→ EXTRACTED TEXT

--- Begin ---

# name your octuplets



## ThatGirl

well sure u all heard of the women with octuplets so
what if it was u, name them...

8 boys
8 girls etc...

mine 

all boys

alfie lewis william
charlie james william
freddie ------ william
shay ------ william
kayleb harris nathaniel
chase braydan kye 
harvey
oliver

girls

amelia-rose faith
amelie brooke
kenya
taya
petal - oh likes it
brooke
kyla
aleesha

will list rest after tea


----------



## Ilove

Sweet idea


----------



## MUMOF5

*8 Boys, in order of preference:* 
Oliver (Ollie) 
Alfie 
Louie 
Joe 
Finley 
Flynn 
Freddie 
Zachary.

*8 Girls, in order of preference:* 
Madeleine 
Phoebe 
Ella 
Lola
Lily 
Molly 
Amelie 
Connie.

Its harder than you think!!:wacko: xx


----------



## ThatGirl

MUMOF5 said:


> *8 Boys, in order of preference:*
> Oliver (Ollie)
> Alfie
> Louie
> Joe
> Finley
> Flynn
> Freddie
> Zachary.

--- End ---

→ EXTRACTED DATA

--- Begin ---

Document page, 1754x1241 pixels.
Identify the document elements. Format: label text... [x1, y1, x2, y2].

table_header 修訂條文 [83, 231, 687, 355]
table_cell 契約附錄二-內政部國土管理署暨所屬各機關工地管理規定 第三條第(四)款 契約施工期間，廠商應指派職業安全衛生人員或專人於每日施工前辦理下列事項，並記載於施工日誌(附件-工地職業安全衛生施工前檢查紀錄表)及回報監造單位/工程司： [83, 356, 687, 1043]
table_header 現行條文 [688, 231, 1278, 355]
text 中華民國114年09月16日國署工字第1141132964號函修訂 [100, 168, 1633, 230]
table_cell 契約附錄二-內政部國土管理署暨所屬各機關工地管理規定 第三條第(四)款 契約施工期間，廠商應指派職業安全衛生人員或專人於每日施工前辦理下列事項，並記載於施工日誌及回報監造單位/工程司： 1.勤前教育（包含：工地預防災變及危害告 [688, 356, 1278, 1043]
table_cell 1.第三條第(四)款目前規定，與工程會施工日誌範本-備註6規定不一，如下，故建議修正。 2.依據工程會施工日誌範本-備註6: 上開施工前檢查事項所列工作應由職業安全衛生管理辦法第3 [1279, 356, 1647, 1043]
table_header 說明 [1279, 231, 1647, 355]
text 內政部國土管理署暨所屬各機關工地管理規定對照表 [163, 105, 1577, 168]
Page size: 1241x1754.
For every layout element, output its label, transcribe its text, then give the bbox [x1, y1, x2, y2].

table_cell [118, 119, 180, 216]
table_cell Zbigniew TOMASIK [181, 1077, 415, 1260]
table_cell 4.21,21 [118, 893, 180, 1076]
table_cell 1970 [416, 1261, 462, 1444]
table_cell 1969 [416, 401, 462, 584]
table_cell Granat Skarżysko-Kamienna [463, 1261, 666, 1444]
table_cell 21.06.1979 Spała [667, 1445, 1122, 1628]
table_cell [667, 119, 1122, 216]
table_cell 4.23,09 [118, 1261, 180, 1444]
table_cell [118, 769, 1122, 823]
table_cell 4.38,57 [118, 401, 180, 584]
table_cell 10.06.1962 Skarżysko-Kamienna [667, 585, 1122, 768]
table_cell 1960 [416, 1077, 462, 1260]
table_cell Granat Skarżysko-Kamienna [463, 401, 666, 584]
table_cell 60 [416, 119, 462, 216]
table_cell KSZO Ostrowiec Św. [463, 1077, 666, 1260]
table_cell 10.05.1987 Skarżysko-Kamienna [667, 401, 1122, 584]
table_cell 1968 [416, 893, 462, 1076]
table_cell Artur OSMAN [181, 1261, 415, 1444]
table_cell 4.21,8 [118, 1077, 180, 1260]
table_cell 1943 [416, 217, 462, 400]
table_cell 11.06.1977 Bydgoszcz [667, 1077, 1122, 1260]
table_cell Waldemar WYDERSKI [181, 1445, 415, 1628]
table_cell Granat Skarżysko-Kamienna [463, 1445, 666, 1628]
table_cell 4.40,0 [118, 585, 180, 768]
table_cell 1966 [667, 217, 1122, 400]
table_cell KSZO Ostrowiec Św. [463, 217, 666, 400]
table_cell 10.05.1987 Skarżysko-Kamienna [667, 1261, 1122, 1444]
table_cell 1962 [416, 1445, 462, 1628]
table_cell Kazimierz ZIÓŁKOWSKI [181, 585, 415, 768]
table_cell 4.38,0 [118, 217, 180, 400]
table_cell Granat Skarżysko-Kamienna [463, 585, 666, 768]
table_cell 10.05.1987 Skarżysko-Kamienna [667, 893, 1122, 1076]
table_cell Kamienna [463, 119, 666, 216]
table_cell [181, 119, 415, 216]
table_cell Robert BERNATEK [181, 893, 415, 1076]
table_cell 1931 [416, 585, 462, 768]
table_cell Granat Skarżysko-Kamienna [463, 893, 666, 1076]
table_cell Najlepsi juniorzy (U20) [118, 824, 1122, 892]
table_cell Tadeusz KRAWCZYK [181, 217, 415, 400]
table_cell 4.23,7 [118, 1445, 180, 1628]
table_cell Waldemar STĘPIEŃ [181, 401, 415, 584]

--- End ---

→ PROBLEMS TO WORK ON
1 > In the forum thread about naming octuplets, what does ThatGirl say she will do after tea?
2 > Write the next part of the forum thread about naming octuplets, picking up right after the last line shown.

→ TASK-BY-TASK OUTPUTS
1 > List the rest.

2 >
> 
> *8 Girls, in order of preference:*
> Madeleine
> Phoebe
> Ella
> Lola
> Lily
> Molly
> Amelie
> Connie.
> 
> Its harder than you think!!:wacko: xx


i love your choice of names but u already know that


----------



## jackiea85

Ok I'll give it a go! 
Boys: Joshua, Adam, Toby, Theo, Stewart (Stewie), Michael, Benjamin, James
Girls: Ismay, Elsie, Violet, Nina, Sophia, Rebecca, Evelyn, Katie

That was really really hard, especially the boys names!


----------



## kat08

Boys

Harry
William
Ralphie
Oliver
Joshua
Joseph
Arthur
Ethan


Girls

Lydia
Hermione
Edith
Gracie
Amelia
Phoebe
Elsie
Connie


----------



## MUMOF5

ThatGirl said:


> MUMOF5 said:
> 
> 
> *8 Boys, in order of preference:*
> Oliver (Ollie)
> Alfie
> Louie
> Joe
> Finley
> Flynn
> Freddie
> Zachary.
> 
> *8 Girls, in order of preference:*
> Madeleine
> Phoebe
> Ella
> Lola
> Lily
> Molly
> Amelie
> Connie.
> 
> Its harder than you think!!:wacko: xx
> 
> 
> i love your choice of names but u already know thatClick to expand...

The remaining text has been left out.